Hadoop Distributed File System (HDFS) is a distributed file system designed to run on general-purpose hardware.
HDFS consists of a NameNode, DataNodes, and Clients. The NameNode is deployed on the master node of an E-MapReduce (EMR) cluster and is used to manage metadata and data blocks of files. A DataNode is deployed on each core node of an EMR cluster and is used to manage data blocks on the node. A client is deployed on all the master, core, and task nodes of an EMR cluster. It is also deployed on the gateway cluster that is associated with the EMR cluster.
- By default, HDFS is deployed in high-availability (HA) mode in an HA EMR cluster.

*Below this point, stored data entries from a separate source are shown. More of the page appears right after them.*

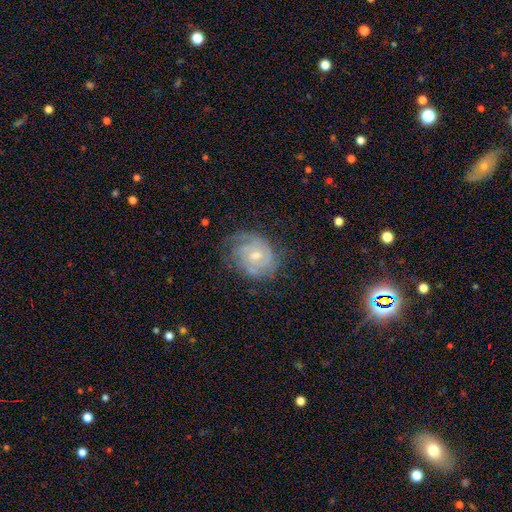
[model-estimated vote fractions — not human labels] This appears to be a featured or disk galaxy (81%) with no bar (52%), 2 (34%) tight (63%) spiral arms (93%) and a small central bulge (49%). Merging: none (63%).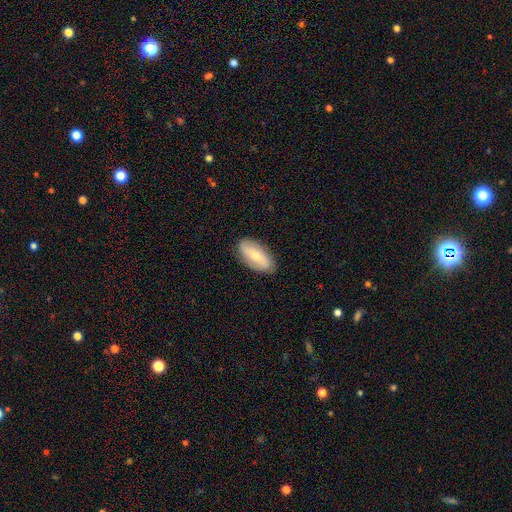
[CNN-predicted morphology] Overall: featured or disk (49%; smooth 45%). Merging: none (86%).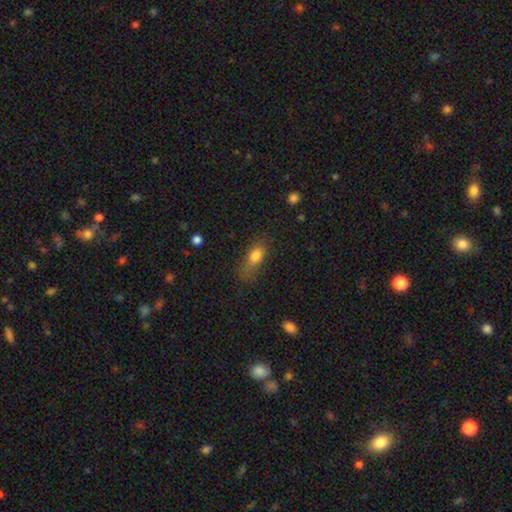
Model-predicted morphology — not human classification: type=smooth (79%); roundness=in between (76%); merging=none (52%).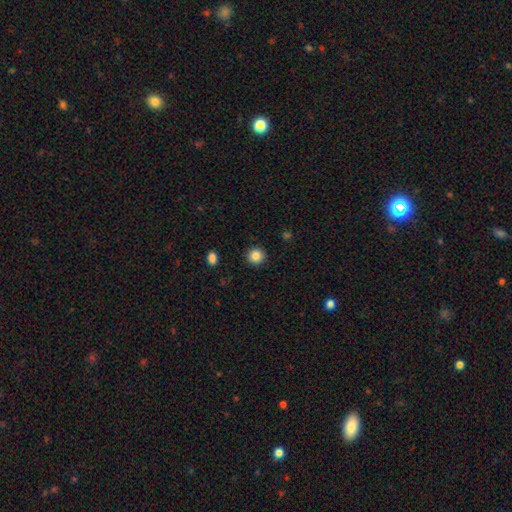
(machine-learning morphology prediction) smooth-or-featured: smooth: 86% | star or artifact: 10% | featured or disk: 4%
  how-rounded: round: 94% | in between: 5% | cigar-shaped: 1%
  merging: none: 92% | minor disturbance: 5% | major disturbance: 2% | merger: 1%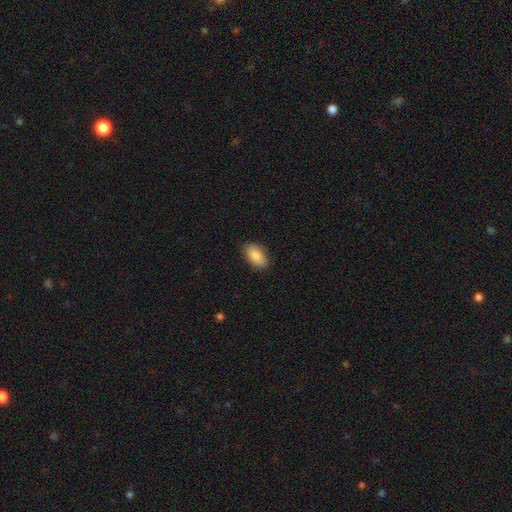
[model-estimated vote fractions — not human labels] A smooth galaxy with no disk features (88%) that is in between round and cigar-shaped (94%).

Vote fractions:
- Smooth or featured? smooth: 88% / star or artifact: 6% / featured or disk: 6%
- How rounded? in between: 94% / round: 5% / cigar-shaped: 2%
- Merging? none: 86% / minor disturbance: 11% / major disturbance: 2% / merger: 1%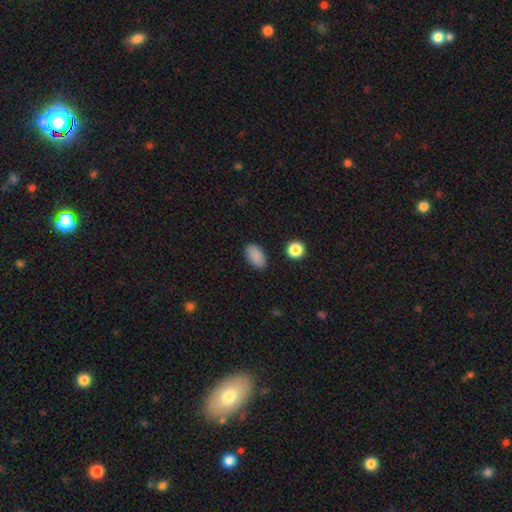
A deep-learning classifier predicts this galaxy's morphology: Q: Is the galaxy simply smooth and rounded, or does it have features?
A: smooth — 88%.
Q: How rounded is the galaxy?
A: in between — 92%.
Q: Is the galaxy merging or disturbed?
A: none — 87%.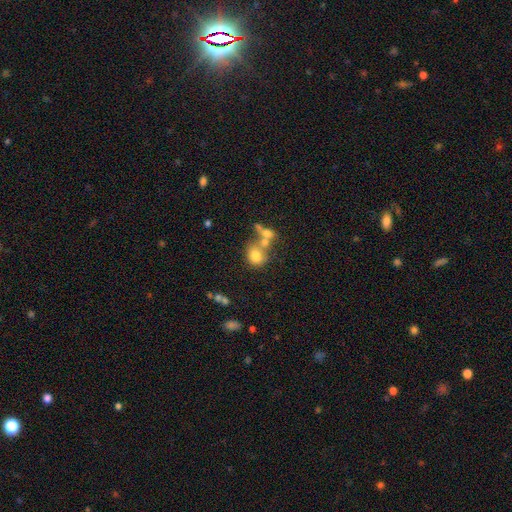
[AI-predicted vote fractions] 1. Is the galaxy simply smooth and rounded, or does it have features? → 73% smooth, 16% featured or disk, 11% star or artifact.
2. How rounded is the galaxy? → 61% round, 37% in between, 1% cigar-shaped.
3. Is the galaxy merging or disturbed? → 43% merger, 38% none, 12% minor disturbance, 7% major disturbance.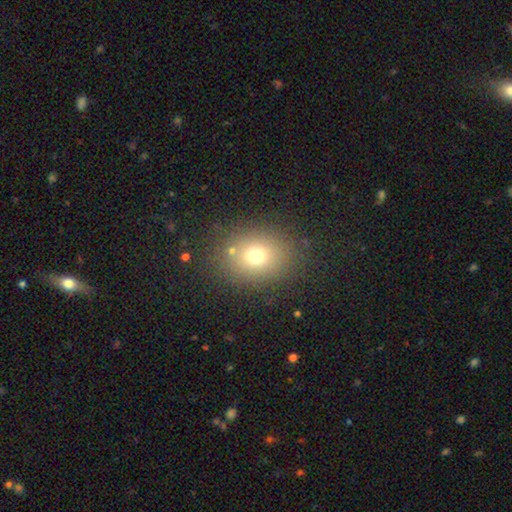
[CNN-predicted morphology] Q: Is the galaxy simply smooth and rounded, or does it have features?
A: smooth — 73%.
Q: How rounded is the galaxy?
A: round — 55%.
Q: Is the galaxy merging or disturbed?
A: none — 83%.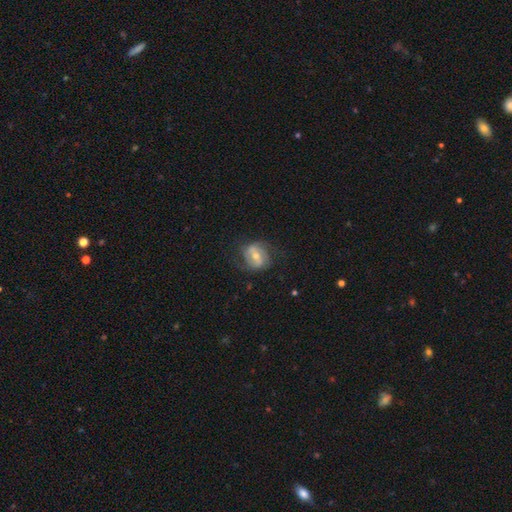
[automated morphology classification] The model was most divided on "bar": weak: 43%, strong: 30%, no: 27%. More confident: edge-on disk — no (96%); spiral arms — yes (76%); merging — none (65%); smooth or featured — featured or disk (63%); bulge size — moderate (62%).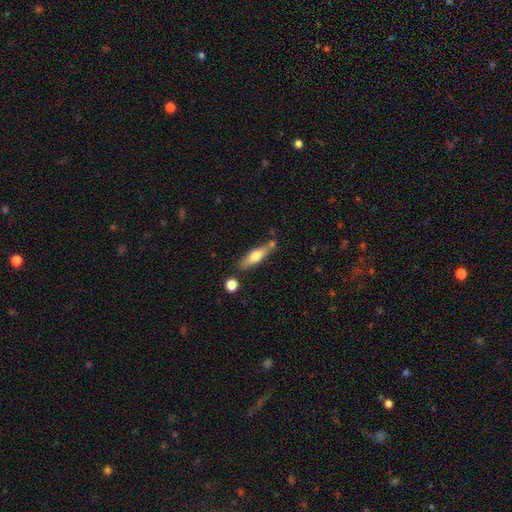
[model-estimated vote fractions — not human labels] A smooth galaxy with no disk features (56%) that is cigar-shaped (65%).

Vote fractions:
- Smooth or featured? smooth: 56% / featured or disk: 38% / star or artifact: 6%
- How rounded? cigar-shaped: 65% / in between: 32% / round: 3%
- Merging? none: 72% / minor disturbance: 15% / merger: 10% / major disturbance: 3%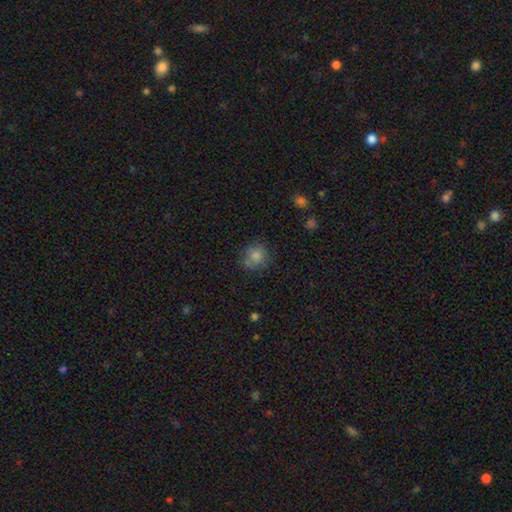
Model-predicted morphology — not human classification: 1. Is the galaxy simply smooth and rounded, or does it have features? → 78% smooth, 14% star or artifact, 9% featured or disk.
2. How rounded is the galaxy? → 86% round, 13% in between, 1% cigar-shaped.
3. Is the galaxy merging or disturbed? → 74% none, 15% minor disturbance, 7% merger, 4% major disturbance.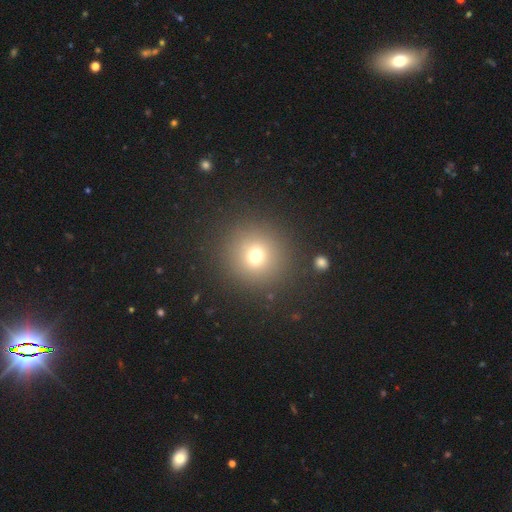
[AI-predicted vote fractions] Morphology: type=smooth (70%); roundness=round (93%); merging=none (87%).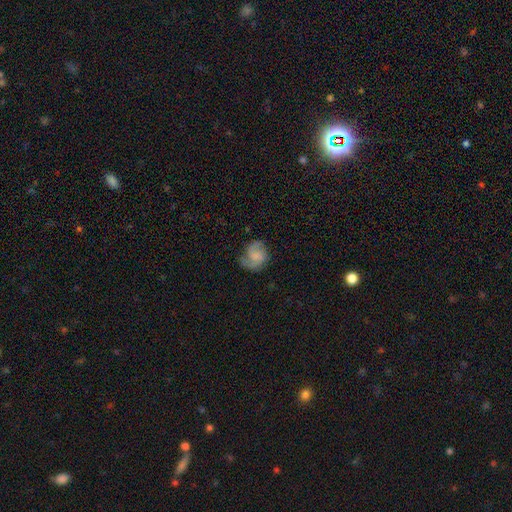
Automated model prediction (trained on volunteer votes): Smooth or featured?
  - featured or disk: 61% *
  - smooth: 31%
  - star or artifact: 8%
Edge-on disk?
  - no: 98% *
  - yes: 2%
Bar?
  - no: 60% *
  - weak: 34%
  - strong: 5%
Spiral arms?
  - yes: 92% *
  - no: 8%
Spiral winding?
  - medium: 47% *
  - loose: 27%
  - tight: 26%
Spiral arm count?
  - 2: 69% *
  - 1: 13%
  - can't tell: 10%
  - 3: 5%
  - 4: 2%
  - more than 4: 1%
Bulge size?
  - small: 38% *
  - none: 37%
  - moderate: 20%
  - large: 4%
  - dominant: 1%
Merging?
  - none: 60% *
  - minor disturbance: 24%
  - major disturbance: 14%
  - merger: 2%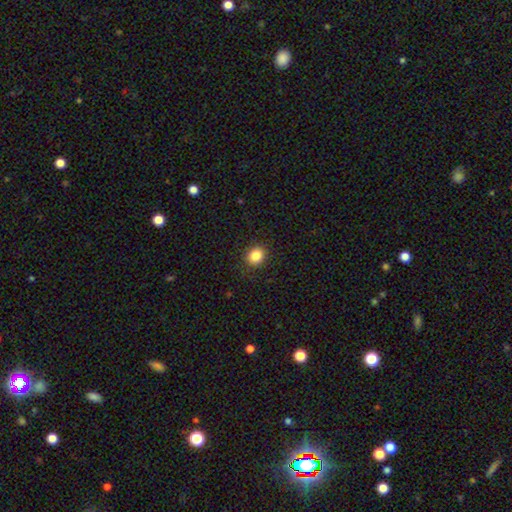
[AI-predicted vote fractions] smooth_or_featured: smooth (p=0.85) [alt: star or artifact p=0.10]
how_rounded: round (p=0.69) [alt: in between p=0.30]
merging: none (p=0.89) [alt: minor disturbance p=0.08]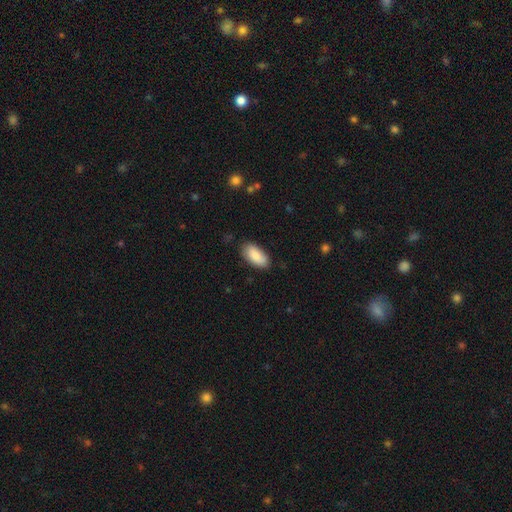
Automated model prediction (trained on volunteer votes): smooth_or_featured: smooth (p=0.87) [alt: featured or disk p=0.08]
how_rounded: in between (p=0.92) [alt: cigar-shaped p=0.06]
merging: none (p=0.81) [alt: minor disturbance p=0.15]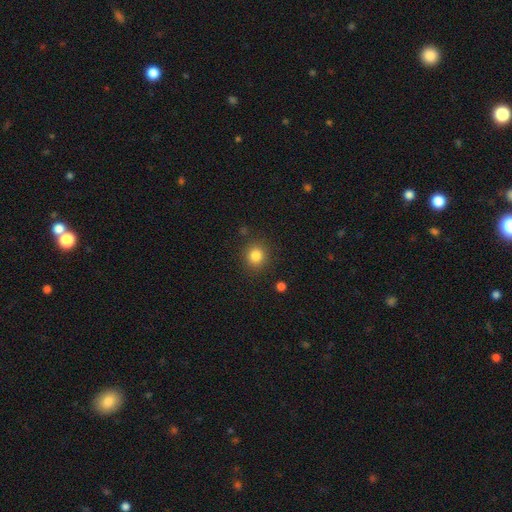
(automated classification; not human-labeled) A smooth galaxy with no disk features (84%) that is round (87%).

Vote fractions:
- Smooth or featured? smooth: 84% / star or artifact: 12% / featured or disk: 5%
- How rounded? round: 87% / in between: 12% / cigar-shaped: 1%
- Merging? none: 87% / minor disturbance: 8% / major disturbance: 3% / merger: 2%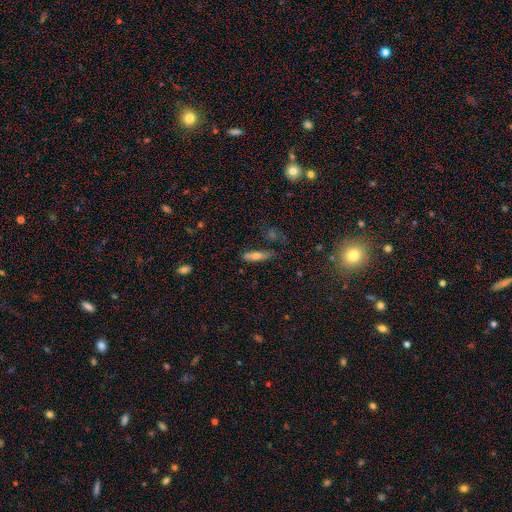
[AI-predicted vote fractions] This appears to be a smooth galaxy with no disk features (59%) that is cigar-shaped (63%). Merging: none (66%).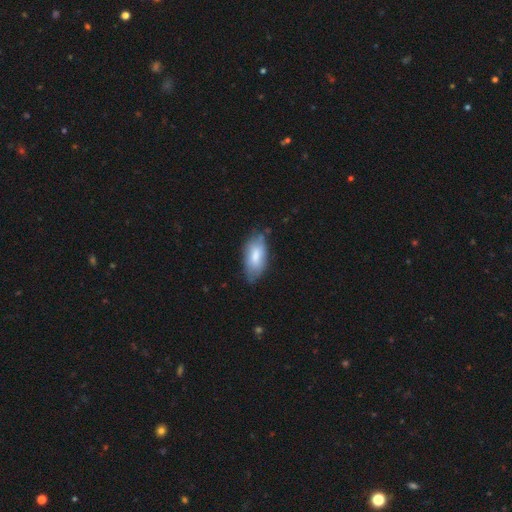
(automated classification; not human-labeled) The model was most divided on "merging": none: 62%, minor disturbance: 30%, major disturbance: 7%, merger: 2%. More confident: how rounded — in between (91%); smooth or featured — smooth (75%).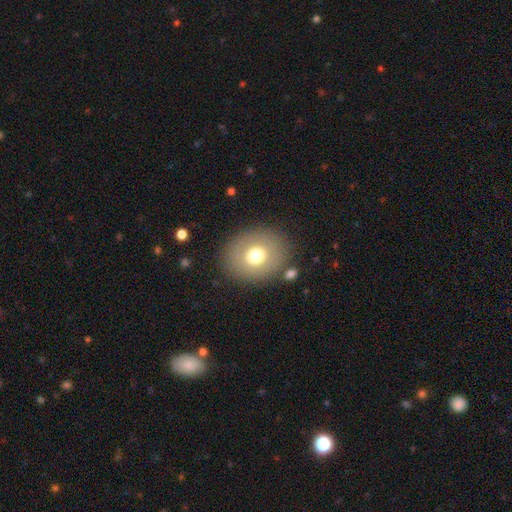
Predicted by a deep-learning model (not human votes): A smooth galaxy with no disk features (69%) that is round (64%). Merging: none (84%).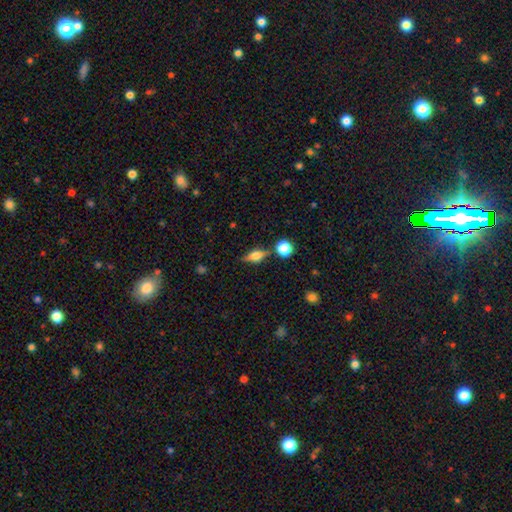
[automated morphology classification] Smooth or featured: featured or disk — 48% (smooth — 41%)
Merging: none — 78% (minor disturbance — 12%)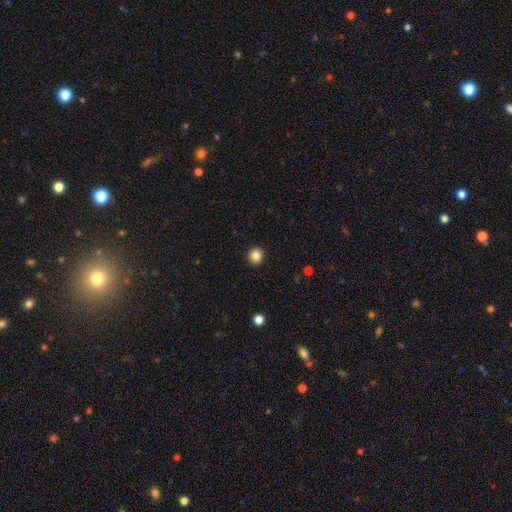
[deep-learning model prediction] Overall: smooth (84%). How rounded: round (90%). Merging: none (93%).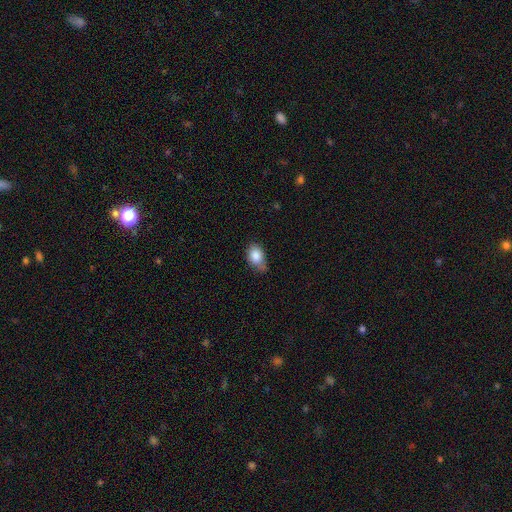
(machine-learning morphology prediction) The model was most divided on "merging": none: 50%, minor disturbance: 39%, major disturbance: 8%, merger: 3%. More confident: smooth or featured — smooth (85%); how rounded — in between (79%).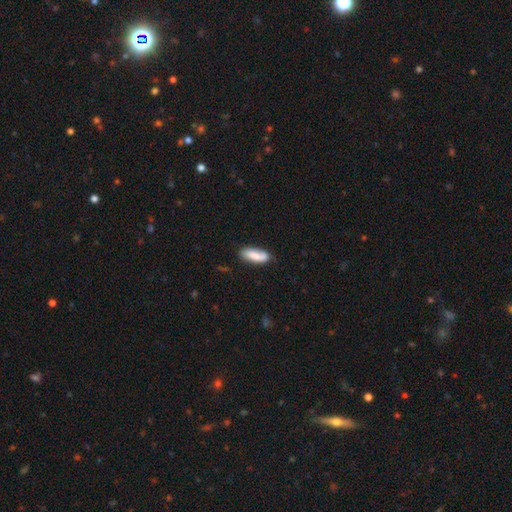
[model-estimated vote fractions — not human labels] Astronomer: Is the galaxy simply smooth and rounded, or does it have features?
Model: smooth — 78%.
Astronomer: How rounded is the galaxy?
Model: in between — 68%.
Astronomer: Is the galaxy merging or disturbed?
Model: none — 73%.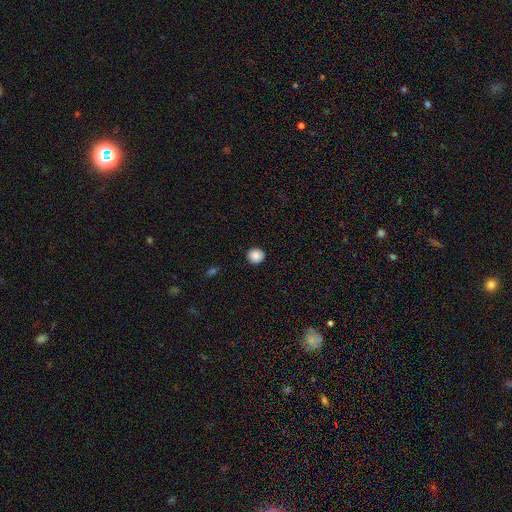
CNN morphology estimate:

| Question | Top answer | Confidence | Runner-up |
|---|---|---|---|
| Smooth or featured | smooth | 88% | star or artifact (9%) |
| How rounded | round | 93% | in between (6%) |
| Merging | none | 92% | minor disturbance (5%) |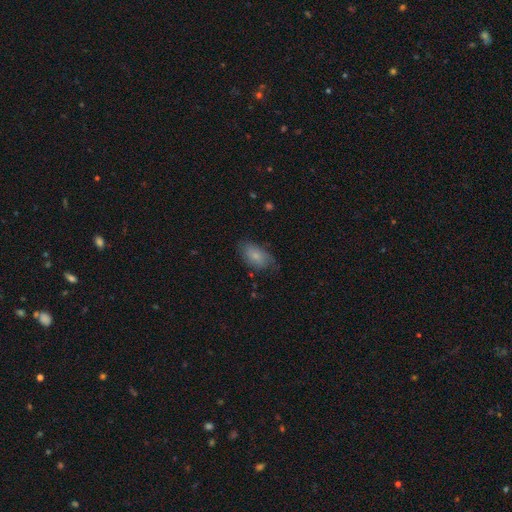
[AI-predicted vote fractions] Smooth or featured? Predicted: smooth (p=0.76). How rounded? Predicted: in between (p=0.92). Merging? Predicted: none (p=0.64).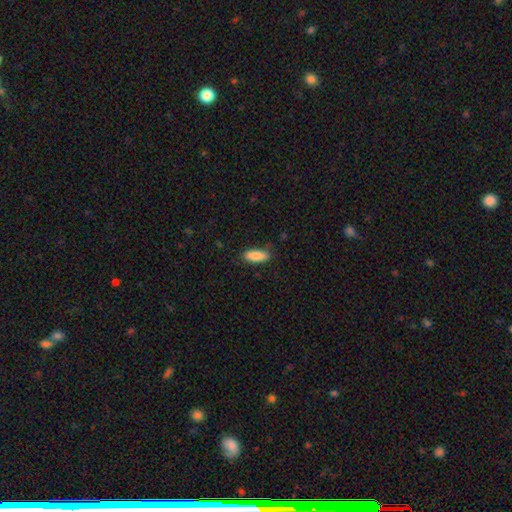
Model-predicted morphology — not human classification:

- O&M is convenient. For example, you can add nodes, decommission DataNodes, balance data among DataNodes, and perform a rolling restart on DataNodes in the EMR console.
- Application performance management (APM) is supported. HDFS can monitor various metrics and report alerts based on alert rules.
- HDFS Federation is supported.
Use an HDFS client
- Connect to the master node of your cluster in SSH mode.
For more information about how to connect to the master node, see Connect to the master node of an EMR cluster in SSH mode.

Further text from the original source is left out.